*** TASK INPUT

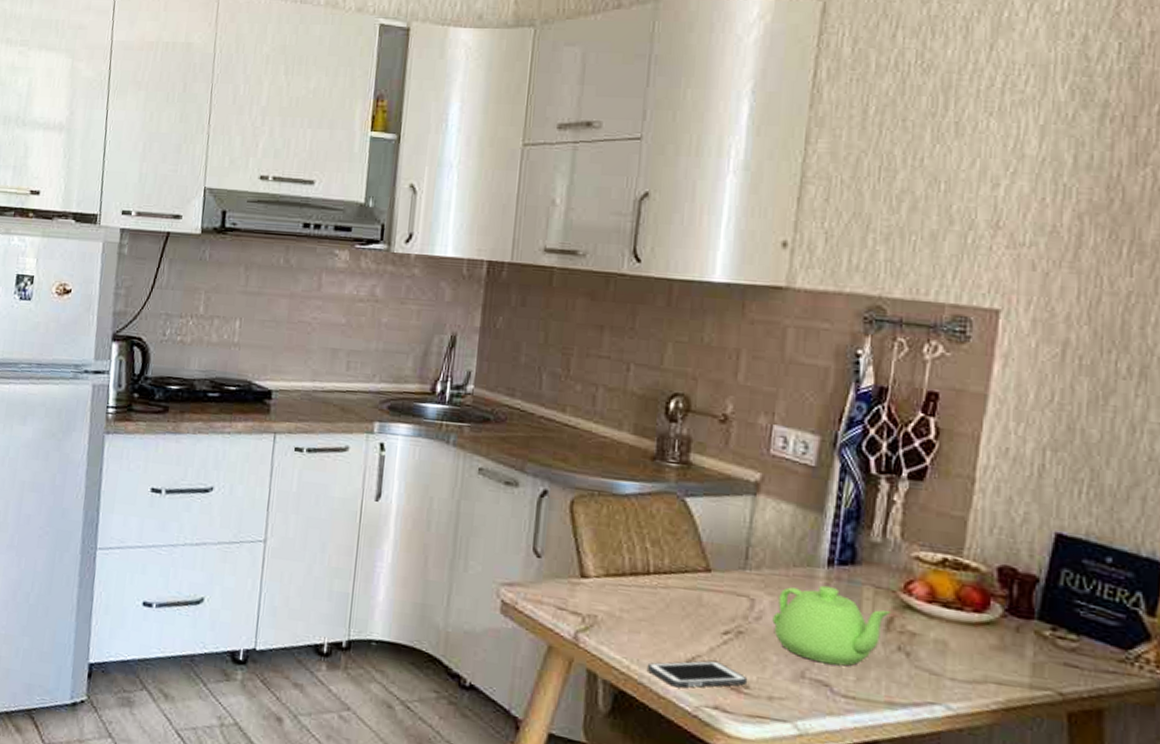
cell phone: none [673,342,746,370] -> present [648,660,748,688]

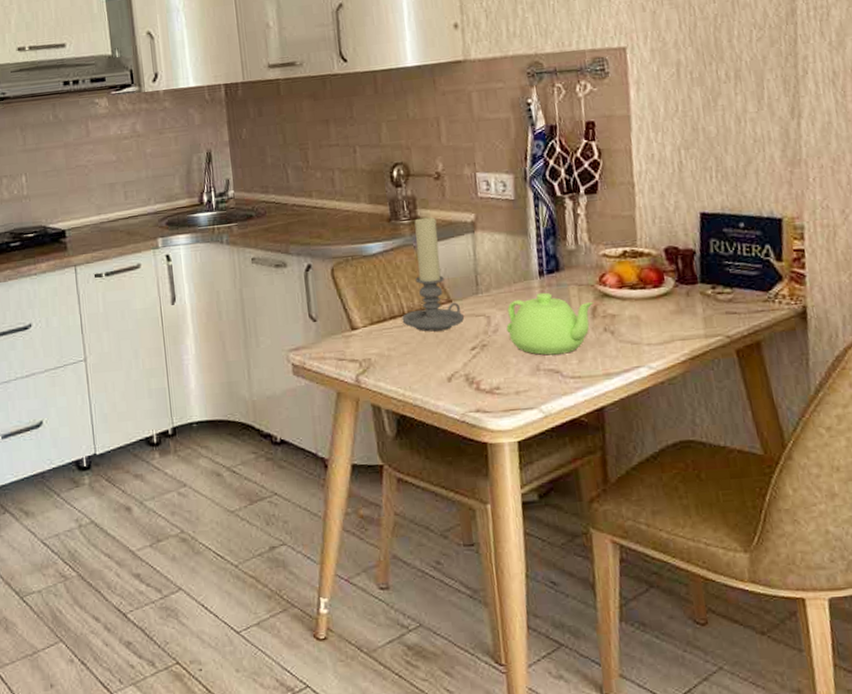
candle holder: none [645,464,722,604] -> present [402,217,464,332]
cell phone: present [648,660,748,688] -> none [419,373,498,402]

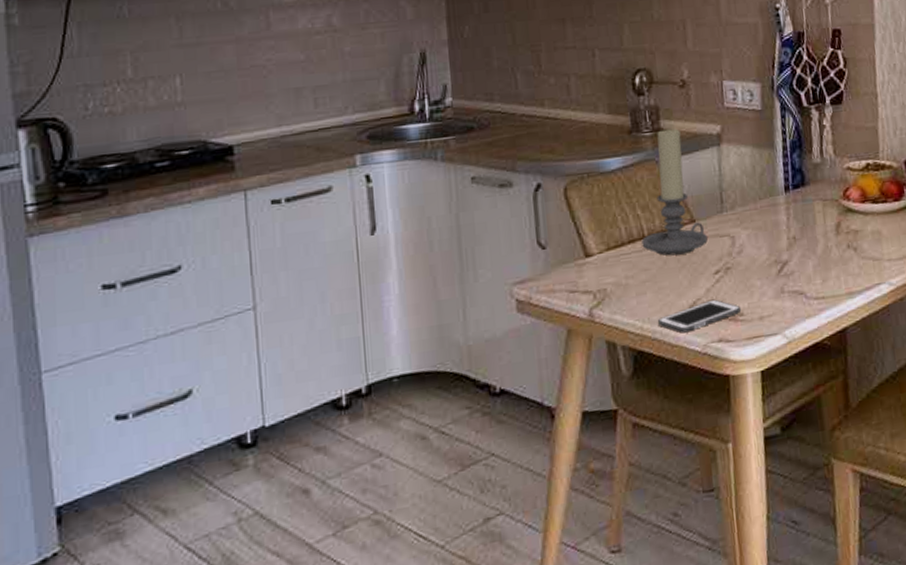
cell phone: none [419,373,498,402] -> present [658,299,742,334]
teapot: present [506,292,594,356] -> none [751,208,838,276]

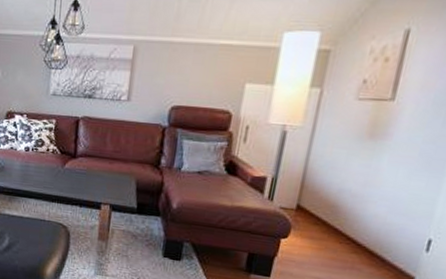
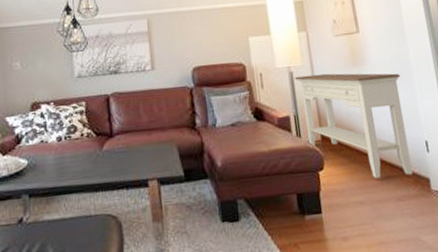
console table: none [279,137,430,269] -> present [294,73,413,178]

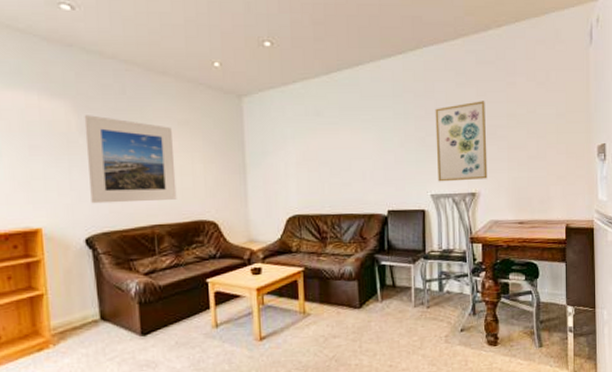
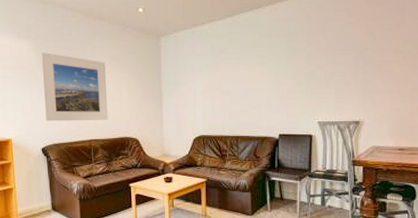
wall art: present [435,101,488,182] -> none [325,38,373,111]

******

▶ _TASK REQUIREMENTS_: Beginning with the line that contains "console table: none" and ending with the last line of the data, restate each line word for word. Exclude the pictures.

▶ _SOLUTION TO THE EXERCISE_:
console table: none [279,137,430,269] -> present [294,73,413,178]

wall art: present [435,101,488,182] -> none [325,38,373,111]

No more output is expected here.